== PROBLEM TO SOLVE ==
Using the material below, state how many of its lines contain the string "defs", with no other words.

== RECORDS SUPPLIED ==
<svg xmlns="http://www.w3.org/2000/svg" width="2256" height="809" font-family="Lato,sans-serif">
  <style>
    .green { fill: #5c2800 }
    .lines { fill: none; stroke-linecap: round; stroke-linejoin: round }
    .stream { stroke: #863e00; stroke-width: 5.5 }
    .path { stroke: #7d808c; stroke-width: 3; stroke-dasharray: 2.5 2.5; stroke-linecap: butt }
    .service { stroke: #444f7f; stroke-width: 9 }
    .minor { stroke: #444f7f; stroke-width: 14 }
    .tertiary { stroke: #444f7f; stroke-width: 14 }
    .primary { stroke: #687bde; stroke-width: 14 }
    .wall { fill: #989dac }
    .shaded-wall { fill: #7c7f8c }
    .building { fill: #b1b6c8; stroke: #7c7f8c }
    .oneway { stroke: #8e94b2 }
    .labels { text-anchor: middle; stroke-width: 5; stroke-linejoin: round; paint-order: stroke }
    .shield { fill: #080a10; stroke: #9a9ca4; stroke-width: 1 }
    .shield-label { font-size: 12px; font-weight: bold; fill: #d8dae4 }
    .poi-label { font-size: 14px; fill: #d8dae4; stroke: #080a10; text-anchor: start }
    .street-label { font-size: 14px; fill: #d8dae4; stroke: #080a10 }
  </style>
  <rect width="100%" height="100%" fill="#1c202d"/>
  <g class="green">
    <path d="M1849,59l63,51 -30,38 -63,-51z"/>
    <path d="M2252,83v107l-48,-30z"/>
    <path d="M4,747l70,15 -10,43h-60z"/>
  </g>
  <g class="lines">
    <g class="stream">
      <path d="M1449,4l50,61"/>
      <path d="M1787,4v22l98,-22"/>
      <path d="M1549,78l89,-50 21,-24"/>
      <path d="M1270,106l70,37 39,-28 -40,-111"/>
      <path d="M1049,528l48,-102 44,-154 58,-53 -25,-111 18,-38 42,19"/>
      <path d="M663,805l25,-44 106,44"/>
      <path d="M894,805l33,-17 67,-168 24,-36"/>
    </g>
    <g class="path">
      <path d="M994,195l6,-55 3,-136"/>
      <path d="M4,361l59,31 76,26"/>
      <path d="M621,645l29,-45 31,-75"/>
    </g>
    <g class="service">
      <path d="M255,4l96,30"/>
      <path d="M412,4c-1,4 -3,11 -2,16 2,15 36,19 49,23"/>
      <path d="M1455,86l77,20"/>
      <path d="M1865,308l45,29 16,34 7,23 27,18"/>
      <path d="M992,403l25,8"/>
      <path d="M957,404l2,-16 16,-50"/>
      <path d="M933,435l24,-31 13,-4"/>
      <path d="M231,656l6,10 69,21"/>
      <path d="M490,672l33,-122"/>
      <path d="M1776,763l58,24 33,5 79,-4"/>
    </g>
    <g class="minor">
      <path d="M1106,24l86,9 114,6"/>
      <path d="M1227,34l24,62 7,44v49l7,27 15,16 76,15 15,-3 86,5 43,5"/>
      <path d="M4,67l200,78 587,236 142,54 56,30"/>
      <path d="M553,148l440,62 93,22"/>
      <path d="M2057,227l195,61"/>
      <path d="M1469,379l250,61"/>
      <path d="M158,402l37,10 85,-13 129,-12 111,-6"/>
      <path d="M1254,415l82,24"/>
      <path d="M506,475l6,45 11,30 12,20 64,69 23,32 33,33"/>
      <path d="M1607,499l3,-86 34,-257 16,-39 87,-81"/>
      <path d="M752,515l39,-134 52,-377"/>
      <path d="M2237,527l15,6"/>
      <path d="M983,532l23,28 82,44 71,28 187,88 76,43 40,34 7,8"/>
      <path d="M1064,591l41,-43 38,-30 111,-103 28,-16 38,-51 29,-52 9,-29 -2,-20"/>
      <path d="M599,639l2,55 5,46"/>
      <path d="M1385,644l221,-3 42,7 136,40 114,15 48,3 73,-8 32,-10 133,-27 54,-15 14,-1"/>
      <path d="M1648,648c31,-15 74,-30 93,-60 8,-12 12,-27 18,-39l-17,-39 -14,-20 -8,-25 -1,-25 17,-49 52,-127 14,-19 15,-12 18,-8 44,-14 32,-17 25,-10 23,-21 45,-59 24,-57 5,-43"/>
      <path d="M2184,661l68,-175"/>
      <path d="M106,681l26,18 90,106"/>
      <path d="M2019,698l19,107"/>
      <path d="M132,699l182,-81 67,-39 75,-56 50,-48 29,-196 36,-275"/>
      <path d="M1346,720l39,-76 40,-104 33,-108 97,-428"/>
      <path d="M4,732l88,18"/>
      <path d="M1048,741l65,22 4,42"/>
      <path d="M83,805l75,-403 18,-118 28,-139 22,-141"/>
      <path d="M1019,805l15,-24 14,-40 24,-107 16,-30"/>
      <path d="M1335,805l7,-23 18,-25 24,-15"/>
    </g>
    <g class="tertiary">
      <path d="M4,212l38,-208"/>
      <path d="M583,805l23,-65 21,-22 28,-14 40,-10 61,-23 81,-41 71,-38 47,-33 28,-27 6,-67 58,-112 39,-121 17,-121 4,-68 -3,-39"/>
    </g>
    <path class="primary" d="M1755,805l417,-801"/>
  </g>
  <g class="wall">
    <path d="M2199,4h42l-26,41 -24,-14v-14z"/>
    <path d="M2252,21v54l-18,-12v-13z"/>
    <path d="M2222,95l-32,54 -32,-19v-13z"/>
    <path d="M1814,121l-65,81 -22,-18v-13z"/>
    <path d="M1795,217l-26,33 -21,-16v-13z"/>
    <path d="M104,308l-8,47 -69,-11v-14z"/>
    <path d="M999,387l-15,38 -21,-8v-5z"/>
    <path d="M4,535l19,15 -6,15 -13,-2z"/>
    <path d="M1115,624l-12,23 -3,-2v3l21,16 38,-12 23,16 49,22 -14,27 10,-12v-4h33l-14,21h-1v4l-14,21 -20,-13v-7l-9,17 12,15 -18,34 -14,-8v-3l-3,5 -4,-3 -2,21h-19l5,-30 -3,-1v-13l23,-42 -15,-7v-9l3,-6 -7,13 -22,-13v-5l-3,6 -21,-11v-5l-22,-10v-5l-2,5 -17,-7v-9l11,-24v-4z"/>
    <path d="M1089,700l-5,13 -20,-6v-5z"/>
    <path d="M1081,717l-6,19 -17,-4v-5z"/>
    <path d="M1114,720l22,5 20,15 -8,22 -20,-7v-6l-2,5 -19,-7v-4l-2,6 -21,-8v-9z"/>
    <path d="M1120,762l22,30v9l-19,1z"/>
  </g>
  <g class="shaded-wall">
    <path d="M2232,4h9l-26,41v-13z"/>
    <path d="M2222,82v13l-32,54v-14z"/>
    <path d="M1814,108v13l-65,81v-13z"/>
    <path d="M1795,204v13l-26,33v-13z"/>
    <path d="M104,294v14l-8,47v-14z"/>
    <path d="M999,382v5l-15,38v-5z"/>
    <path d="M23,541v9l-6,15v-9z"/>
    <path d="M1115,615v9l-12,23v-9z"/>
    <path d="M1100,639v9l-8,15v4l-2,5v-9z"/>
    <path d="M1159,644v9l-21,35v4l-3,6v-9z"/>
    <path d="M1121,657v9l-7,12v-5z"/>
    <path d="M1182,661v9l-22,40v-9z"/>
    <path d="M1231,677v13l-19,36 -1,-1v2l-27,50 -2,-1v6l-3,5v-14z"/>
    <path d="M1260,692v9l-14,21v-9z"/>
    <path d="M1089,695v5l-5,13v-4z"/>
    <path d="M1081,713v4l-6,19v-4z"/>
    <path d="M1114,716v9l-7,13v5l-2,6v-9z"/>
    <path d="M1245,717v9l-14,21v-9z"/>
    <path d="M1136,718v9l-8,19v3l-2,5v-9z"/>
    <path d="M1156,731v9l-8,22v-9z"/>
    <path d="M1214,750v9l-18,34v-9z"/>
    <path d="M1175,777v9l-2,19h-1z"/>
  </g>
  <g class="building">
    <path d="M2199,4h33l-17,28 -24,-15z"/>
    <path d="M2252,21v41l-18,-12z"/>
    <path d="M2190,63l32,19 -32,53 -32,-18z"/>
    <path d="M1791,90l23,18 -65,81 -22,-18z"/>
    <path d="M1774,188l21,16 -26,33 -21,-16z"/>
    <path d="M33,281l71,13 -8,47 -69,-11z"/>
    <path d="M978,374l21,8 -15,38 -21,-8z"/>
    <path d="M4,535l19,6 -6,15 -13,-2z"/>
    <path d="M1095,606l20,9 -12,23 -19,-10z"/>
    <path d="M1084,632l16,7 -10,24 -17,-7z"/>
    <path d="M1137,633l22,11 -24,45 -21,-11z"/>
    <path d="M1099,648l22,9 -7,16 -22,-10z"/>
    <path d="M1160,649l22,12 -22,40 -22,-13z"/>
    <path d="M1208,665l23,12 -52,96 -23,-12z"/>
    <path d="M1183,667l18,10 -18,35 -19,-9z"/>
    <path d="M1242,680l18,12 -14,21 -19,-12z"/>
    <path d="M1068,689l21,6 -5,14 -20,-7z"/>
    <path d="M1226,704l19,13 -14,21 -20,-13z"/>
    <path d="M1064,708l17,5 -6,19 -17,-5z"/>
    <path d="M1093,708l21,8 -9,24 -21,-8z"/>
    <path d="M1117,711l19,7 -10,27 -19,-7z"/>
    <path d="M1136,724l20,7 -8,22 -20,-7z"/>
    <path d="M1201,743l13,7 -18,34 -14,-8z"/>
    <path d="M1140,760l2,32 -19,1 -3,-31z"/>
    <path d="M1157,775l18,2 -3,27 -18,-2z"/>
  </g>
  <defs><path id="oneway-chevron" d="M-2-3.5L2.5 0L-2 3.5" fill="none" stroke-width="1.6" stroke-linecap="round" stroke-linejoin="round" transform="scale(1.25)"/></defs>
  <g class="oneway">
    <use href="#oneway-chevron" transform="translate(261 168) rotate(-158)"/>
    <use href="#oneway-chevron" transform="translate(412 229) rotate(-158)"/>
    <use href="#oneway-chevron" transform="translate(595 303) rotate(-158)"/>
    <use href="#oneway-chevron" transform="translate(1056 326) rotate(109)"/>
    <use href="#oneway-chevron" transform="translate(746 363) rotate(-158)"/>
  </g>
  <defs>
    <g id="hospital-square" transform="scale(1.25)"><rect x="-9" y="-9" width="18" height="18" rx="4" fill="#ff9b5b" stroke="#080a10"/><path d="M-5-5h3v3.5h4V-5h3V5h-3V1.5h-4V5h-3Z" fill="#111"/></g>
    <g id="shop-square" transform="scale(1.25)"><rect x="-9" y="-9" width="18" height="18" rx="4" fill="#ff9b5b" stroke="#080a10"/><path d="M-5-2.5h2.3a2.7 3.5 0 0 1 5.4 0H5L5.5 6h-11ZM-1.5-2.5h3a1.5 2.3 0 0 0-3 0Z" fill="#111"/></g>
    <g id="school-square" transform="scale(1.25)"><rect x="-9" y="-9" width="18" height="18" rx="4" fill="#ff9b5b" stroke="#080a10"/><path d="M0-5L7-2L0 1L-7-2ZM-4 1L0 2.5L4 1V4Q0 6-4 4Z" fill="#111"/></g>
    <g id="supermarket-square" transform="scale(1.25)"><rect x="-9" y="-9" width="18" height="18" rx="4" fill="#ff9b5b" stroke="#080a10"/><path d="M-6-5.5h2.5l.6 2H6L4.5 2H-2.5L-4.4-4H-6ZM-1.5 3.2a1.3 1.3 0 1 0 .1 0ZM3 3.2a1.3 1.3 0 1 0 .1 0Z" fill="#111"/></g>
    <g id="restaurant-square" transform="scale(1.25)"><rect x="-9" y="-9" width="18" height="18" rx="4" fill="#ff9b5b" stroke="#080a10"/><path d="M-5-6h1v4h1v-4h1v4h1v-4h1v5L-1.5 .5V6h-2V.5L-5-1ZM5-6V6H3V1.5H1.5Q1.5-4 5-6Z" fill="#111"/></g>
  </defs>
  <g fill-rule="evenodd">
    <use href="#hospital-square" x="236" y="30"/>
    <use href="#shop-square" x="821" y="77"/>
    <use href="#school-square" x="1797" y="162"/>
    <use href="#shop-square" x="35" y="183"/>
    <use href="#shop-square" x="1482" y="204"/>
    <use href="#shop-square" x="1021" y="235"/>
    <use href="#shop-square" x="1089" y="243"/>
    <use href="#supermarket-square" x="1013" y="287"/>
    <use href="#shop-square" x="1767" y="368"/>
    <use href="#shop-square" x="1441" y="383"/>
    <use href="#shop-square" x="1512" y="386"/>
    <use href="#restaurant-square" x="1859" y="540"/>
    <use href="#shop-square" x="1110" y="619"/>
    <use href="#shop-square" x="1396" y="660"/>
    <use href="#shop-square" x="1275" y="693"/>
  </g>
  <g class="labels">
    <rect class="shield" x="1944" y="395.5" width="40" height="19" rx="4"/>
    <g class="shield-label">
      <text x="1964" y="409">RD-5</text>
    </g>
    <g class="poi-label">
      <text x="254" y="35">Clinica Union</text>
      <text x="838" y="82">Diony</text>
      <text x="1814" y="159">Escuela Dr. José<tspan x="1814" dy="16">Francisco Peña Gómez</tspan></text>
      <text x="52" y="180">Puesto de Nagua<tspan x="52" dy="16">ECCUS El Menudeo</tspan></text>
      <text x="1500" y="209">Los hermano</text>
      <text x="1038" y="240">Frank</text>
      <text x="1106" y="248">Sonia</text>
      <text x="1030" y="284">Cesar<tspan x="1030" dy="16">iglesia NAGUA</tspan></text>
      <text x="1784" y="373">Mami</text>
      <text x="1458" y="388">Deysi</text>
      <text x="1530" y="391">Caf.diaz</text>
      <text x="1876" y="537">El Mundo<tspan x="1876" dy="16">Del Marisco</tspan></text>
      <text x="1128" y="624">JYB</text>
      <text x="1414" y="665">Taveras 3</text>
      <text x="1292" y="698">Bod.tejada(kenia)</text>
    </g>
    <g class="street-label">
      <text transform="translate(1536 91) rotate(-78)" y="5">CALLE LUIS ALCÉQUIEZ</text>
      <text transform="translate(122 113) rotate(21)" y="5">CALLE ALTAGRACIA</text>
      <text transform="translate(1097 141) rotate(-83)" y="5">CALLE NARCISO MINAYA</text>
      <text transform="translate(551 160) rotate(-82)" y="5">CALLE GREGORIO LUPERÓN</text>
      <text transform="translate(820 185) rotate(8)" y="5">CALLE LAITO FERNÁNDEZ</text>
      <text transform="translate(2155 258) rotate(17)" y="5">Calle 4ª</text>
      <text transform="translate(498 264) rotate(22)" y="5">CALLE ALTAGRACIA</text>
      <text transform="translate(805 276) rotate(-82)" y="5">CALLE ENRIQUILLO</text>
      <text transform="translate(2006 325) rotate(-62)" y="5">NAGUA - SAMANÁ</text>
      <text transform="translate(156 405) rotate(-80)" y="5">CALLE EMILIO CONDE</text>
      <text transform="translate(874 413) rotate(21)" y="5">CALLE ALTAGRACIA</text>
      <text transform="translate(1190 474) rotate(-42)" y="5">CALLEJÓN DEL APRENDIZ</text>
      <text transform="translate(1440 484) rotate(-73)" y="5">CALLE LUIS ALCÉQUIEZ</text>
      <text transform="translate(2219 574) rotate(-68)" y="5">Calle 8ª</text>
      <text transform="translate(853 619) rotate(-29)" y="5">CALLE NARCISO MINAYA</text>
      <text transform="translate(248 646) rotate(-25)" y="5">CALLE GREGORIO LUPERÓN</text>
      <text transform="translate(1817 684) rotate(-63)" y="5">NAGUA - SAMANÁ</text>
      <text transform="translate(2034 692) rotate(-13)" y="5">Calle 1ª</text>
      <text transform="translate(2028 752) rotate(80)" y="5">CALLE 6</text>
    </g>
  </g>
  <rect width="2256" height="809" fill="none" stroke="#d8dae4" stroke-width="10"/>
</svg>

== ANSWER ==
3